Nollet, qui, curieusement, s’exprime plus que son collègue Miller sur le sujet, a même déjà son idée sur l’usage adéquat des millions par la RTBF. « Elle pourrait en profiter pour sortir sa diffusion du monopole des télédistributeurs et investir dans une couverture de toute la Belgique par le satellite ou par le numérique hertzien. J’ai des réunions prévues à ce propos pour mesurer la faisabilité technique et économique des options. »

Fonds de pension: la tuile

A ce débat-là, encore hypothétique, s’ajoute un gros souci, tout à fait certain. Dès le 1er juillet prochain, la RTBF sera sous le coup de nouvelles dispositions en matière de règlement de travail, dont le coût s’élève à 200 millions de francs en embauches supplémentaires. Une paille en regard de l’autre problème que viennent de découvrir les administrateurs de la RTBF après lecture d’un rapport d’audit: le fonds de pension de l’entreprise est largement sous-financé et il ne répond plus aux exigences légales.

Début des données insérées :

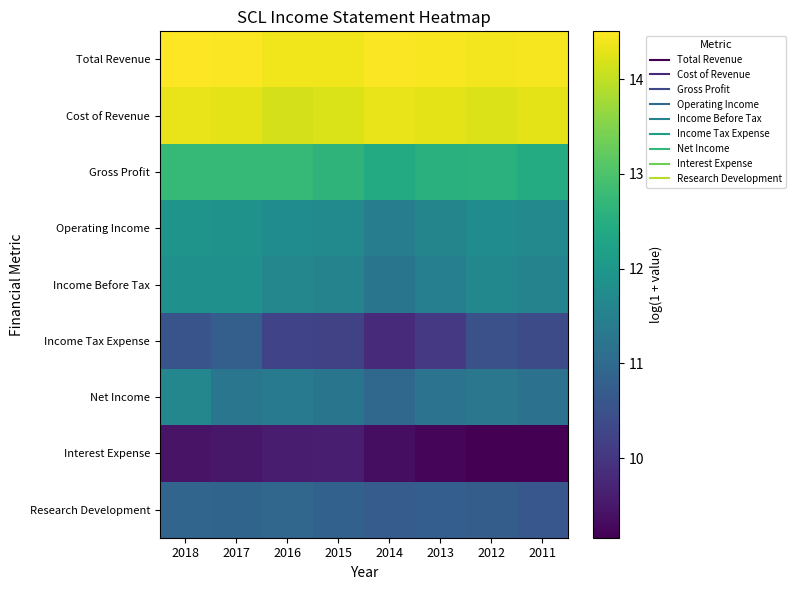

At which category does the chart reach its minimum across all series?

2011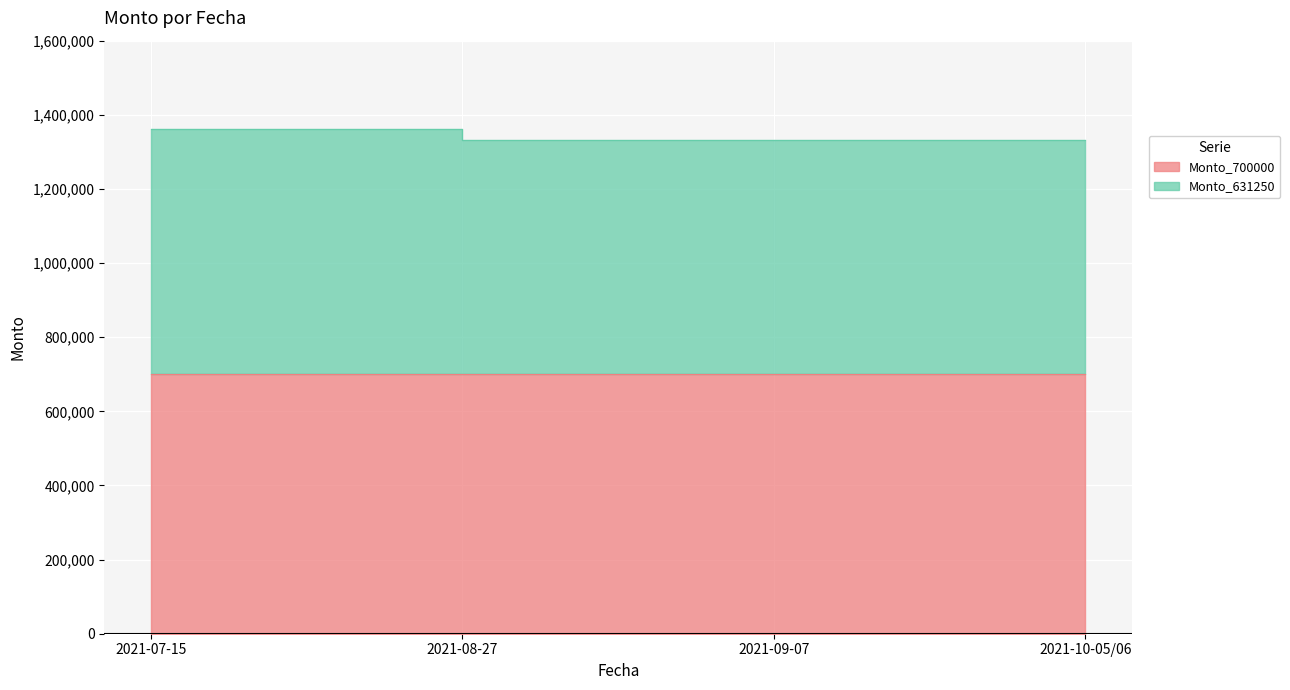

What position from the left is 2021-09-07?

3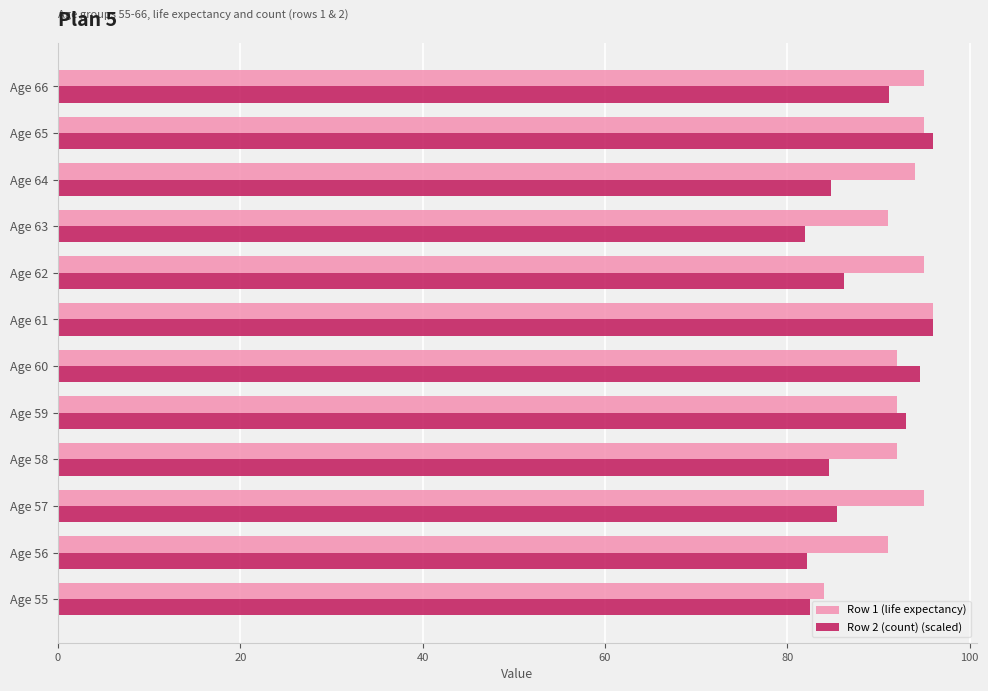

Is the value of Row 1 (life expectancy) at Age 66 greater than the value of Row 2 (count) (scaled) at Age 64?

Yes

L’institution a-t-elle été à ce point mal conseillée par la SMAP qui gère son dossier? En octobre dernier, celle-ci expliquait à la RTBF qu’elle devrait augmenter sa dotation au fonds de 90 millions de francs par an jusqu’en 2015 pour répondre aux conditions d’un nouvel arrêté royal. Aujourd’hui, il apparaît dans le rapport des consultants Deloitte & Touche qu’à situation inchangée cette augmentation annuelle devrait être en réalité supérieure à… 1 milliard pour être en règle avec la loi. L’urgence, pour la RTBF, de se sortir de ce guêpier risque de la rendre assez nerveuse. Dans ce contexte, rien d’étonnant à ce que la vente de RMBI lui fasse montrer les crocs.